Há pessoas que dizem que o baixo consumo per capita de vinho no Brasil deve-se ao
fato do consumidor brasileiro estar habituado culturalmente com cerveja e
cachaça. Mentira. O brasileiro, da classe C para baixo, não toma vinho porque este
é muito caro em comparação à cerveja e à cachaça. Por quê? Porque no Brasil as
taxas tributárias do setor vitivinícola são pornográficas. Essa é uma velha
reivindicação do setor: o abrandamento dos impostos. Até hoje, nenhum
presidente da República sensibilizou-se com essa reivindicação, seja militar,
seja civil, seja Getúlio, seja JK, seja FHC, seja Lula, seja Dilma, seja
esquerda, seja direita – e provavelmente a situação manter-se-á assim com Temer.
Então, quais são as conseqüências? Os vinhos brasileiros, que são de alta
qualidade, chegam caros às gôndolas de supermercados nacionais. Então, nas
prateleiras ao lado, há os excelentes vinhos argentinos e chilenos, como da
célebre vinícola Concha y Toro do Chile, que chegam ao Brasil com preços
interessantes, mesmo tendo que viajar muito mais quilômetros para chegar aos
supermercados de lugares como, por exemplo, Porto Alegre. Isso ocorre porque na
Argentina e no Chile os impostos não são tão famintos. O setor vitivinícola
brasileiro até tentou uma época classificar o vinho como alimento, assim
podendo pagar menos impostos, mas a ideia não teve sucesso.

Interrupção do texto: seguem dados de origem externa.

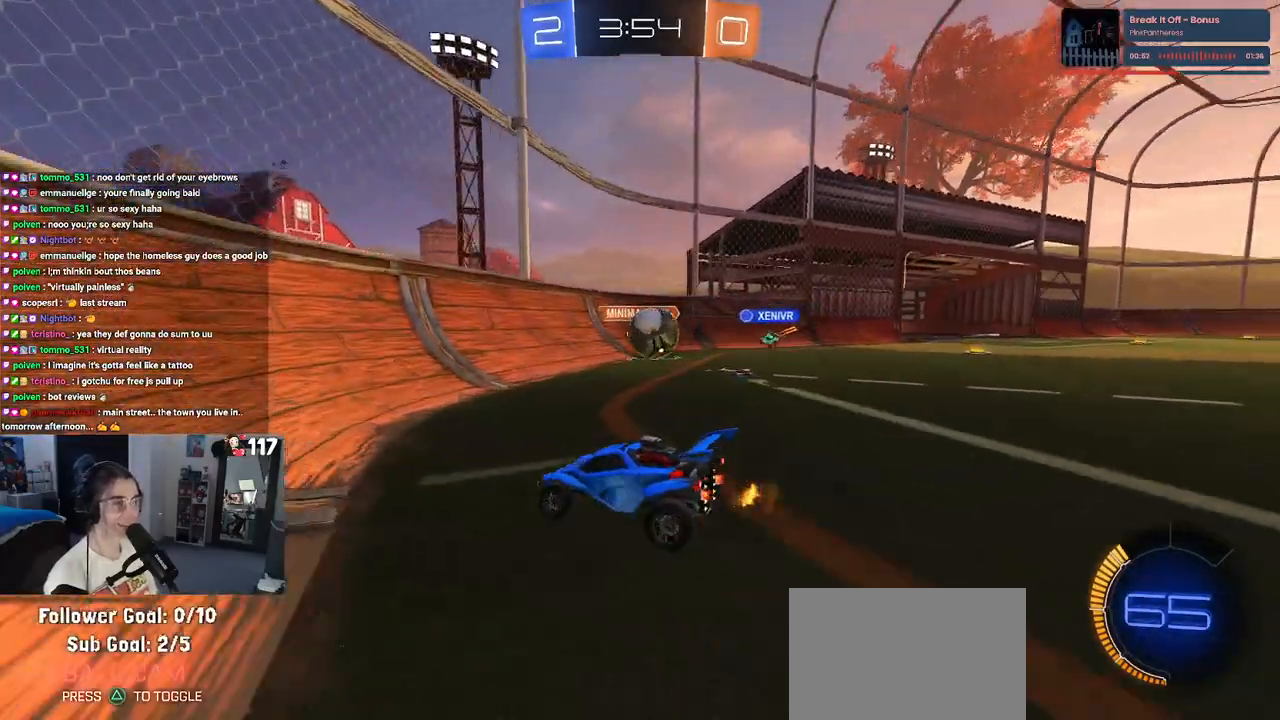
{"buttons": ["R2"], "left_stick": "down-right", "right_stick": "center", "events": []}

Outro paradigma está caindo, o de que só na Serra Gaúcha o
Brasil produz vinhos. É claro que esta região é ainda detentora da esmagadora
porcentagem dos vinhos brasileiros produzidos, mas hoje há outras regiões, como
Paraná, São Paulo e no vale do Rio São Francisco, na Bahia, entre outros
lugares por um Brasil de fartas terras, com rótulos a serem descobertos pelo
consumidor. Inclusive há um aspecto muito interessante nas áreas mais próximas
à linha do Equador: há duas safras por ano, pois o Sol passa anualmente duas
vezes pela referida linha. Outra região vitivinícola que desponta é a Campanha
Gaúcha, perto da fronteira com a Argentina. E o vinho hoje é produzido em
países ainda pouco tradicionais na vitivinicultura, como Japão e Índia, e há
muitos outros países, nos cinco continentes. Uma variedade enorme de
produtores, em um ávido mercado consumidor planetário. O vinho ganha o mundo; é
cosmopolita tomar esta bebida. Elegante.
Na plácida Flores da Cunha, RS, a cidade com o maior número
de vinícolas no Brasil – apesar do Vale dos Vinhedos de Bento Gonçalo, digo,
Gonçalves ser famoso -, tive a oportunidade de visitar a grande vinícola Luiz
Argenta, com seus vastos vinhedos e modernas instalações, com um tour pelas
dependências da empresa, com seus aspectos produtivos. Aprendi algo
interessante: nas extremidades de cada fileira de vinhas, há um pé de roseira.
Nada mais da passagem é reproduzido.